Oh, Val is not exactly a hoarder. We don't tromp across pizza boxes or climb mountains of two-liter soft drink bottles to get to the kitchen while the bones of forgotten departed dessicated felines crunch beneath our Crocs. No. Val, like Abby the nurse/doctor in love with Luka/Carter/Luka on ER told that little kidney girl about her professional skills, is "Technically proficient, despite certain attitude issues."
Val knows how to clean. She has a motivation problem. She can't do everything for everybody. If it's not tripping her or blocking her view of the TV or emitting a rotten smell, Val lets sleeping dogs lie. Not actual dogs. They belong outside. She's not a hoarder, remember! No, metaphorical dogs. Things other residents of this house drop here and there with no inclination ever to return to reclaim them.

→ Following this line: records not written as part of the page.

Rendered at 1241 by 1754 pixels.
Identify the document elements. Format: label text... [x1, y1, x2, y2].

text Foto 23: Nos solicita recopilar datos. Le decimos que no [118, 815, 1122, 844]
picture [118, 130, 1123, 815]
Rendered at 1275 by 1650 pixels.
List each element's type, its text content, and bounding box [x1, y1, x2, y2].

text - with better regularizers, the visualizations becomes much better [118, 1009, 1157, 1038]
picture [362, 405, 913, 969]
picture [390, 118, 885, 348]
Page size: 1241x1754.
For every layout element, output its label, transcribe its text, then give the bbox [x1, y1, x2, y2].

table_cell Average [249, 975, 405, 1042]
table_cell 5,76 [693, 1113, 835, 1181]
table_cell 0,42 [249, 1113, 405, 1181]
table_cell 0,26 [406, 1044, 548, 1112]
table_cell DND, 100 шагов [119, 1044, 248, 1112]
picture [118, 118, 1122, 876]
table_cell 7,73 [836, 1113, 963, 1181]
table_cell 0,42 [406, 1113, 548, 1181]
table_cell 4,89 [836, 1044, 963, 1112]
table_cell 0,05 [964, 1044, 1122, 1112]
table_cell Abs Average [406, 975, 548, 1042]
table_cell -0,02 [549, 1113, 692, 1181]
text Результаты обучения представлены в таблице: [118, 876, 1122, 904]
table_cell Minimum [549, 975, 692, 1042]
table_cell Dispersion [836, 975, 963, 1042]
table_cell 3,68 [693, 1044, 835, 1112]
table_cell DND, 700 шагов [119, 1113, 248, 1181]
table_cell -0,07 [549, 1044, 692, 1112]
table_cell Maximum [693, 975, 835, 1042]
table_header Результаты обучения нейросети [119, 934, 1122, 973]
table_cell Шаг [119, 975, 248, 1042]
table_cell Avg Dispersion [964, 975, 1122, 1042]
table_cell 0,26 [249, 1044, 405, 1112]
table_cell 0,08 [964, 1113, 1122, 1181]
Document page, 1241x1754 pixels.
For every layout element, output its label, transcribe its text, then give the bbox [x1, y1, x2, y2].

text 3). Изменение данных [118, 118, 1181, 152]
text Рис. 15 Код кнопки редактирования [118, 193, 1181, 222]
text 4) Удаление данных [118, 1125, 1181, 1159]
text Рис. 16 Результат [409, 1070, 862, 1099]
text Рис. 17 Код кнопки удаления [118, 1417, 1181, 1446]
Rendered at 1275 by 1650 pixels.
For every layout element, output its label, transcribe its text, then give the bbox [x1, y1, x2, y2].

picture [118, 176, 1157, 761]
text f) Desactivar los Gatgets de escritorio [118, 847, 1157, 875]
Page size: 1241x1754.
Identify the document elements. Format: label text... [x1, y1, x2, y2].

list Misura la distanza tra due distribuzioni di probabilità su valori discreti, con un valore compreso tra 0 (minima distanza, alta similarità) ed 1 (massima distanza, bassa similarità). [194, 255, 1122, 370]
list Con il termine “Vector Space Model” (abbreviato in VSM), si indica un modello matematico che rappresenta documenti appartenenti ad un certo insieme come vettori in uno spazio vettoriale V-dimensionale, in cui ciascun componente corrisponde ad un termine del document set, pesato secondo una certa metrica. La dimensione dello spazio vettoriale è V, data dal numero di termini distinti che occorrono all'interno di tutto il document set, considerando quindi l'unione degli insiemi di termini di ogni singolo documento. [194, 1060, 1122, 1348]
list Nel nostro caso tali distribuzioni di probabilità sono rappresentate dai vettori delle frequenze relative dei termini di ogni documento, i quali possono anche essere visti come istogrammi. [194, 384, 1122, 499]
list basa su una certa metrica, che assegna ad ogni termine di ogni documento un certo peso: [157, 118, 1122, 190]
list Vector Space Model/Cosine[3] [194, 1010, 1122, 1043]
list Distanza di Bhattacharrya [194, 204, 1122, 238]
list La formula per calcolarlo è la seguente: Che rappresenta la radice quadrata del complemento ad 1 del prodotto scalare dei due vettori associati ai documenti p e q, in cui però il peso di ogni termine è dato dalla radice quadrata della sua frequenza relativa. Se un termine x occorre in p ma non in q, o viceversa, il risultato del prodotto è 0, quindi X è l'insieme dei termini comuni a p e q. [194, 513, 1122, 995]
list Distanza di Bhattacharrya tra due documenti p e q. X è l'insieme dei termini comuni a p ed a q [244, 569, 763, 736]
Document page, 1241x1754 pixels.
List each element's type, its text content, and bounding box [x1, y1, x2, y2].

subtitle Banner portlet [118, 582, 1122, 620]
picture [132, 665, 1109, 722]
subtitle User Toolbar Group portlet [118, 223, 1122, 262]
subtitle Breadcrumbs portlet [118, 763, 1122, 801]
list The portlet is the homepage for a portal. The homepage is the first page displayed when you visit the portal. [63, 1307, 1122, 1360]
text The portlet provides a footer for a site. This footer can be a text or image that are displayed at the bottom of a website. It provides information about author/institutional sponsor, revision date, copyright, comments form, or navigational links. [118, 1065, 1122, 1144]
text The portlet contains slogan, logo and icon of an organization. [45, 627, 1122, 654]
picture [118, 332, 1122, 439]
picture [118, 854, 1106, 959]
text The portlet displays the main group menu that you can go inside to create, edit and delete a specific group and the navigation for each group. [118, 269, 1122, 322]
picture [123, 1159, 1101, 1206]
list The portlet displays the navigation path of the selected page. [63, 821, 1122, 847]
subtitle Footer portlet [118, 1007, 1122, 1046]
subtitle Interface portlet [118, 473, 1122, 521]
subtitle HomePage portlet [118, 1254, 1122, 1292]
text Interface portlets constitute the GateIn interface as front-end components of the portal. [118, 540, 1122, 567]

So yesterday I got the urge to straighten up the coffee table in front of the long couch, mainly because I sit on the end of it to fiddle about with my Shiba while upstairs in the light, and the space for my rumpus is decreasing. The only other alternative is that my rumpus is increasing. Which I am sure is not the case. So I started picking up spare cell phones and wires and plug-ins and boxes to carry to Genius's room. Then I gathered two black and one blue Spiral notebooks that The Pony claimed he would use for his poetry writing, which has escalated, now that he has a paramour. I moved a pack of manilla envelopes to the shelf area under the TV, and tossed a Walmart bag with TurboTax onto the couch. Val KNOWS how to clean. I picked up a folder with new account information from when The Pony got his checking account and debit card last June. And there it was. Inside the bank folder. This baggie:
Sorry to disappoint those of you who expected cannabis. The Pony attended the gathering of HIS PEOPLE in Columbia, Missouri. Not inside the borders of Colorado. He was gone three weeks to his nerd convention. I figured he might do four loads of laundry. So I sent four Tide Pods. Let the record show that Val is not a fan of Tide Pods. She is a loyal Tide user, but those pods are creepy. They feel like eyeballs. Don't ask where Val has been feeling eyeballs. She's a science teacher, for cryin' out loud! She has felt her share of eyeballs.
Genius, laundry-doing man o' the world, swears by Tide Pods. I bought him some last summer. You know, because he was working 40 hours a week for $20 an hour, yet was broker than when he was existing on his Grandma's five dollars a week at college. I think it was shortly after he confessed to surviving on $0.88 frozen pizzas, and the landlord's dog stole his last piece off the plate. Genius said he could spare a few Tide Pods, so I sent four with The Pony. As you can see, three remained. And have been laying in a folder on that coffee table since last June. Good thing my rumpus cheek did not expand and compress that folder.
The Pony also loves the Tide Pods. You know. After using ONE of them eight months ago. "They're squishy. Don't lick them! I think they dissolve in water."
"Okay. I'll try to resist. I'm going to throw one in with the laundry now."
"I'll come up. I like them."
"Do you want to throw it in?"
"Sure. See? It squishes."
"You didn't lick them, did you?"
"Because you seem to know an awful lot about that coating."
"I think, at MSA, I put that pod in the compartment where you put detergent. But it still worked okay."
"I have nothing to say."
I guess we're lucky that The Pony wasn't whacking those pods with a ball peen hammer, creating modern art spray to attract a companion.
After that colorful discovery, the urge to tidy up the coffee table flew out the window and sailed away on a zephyr. Such are the housekeeping habits of Val Thevictorian.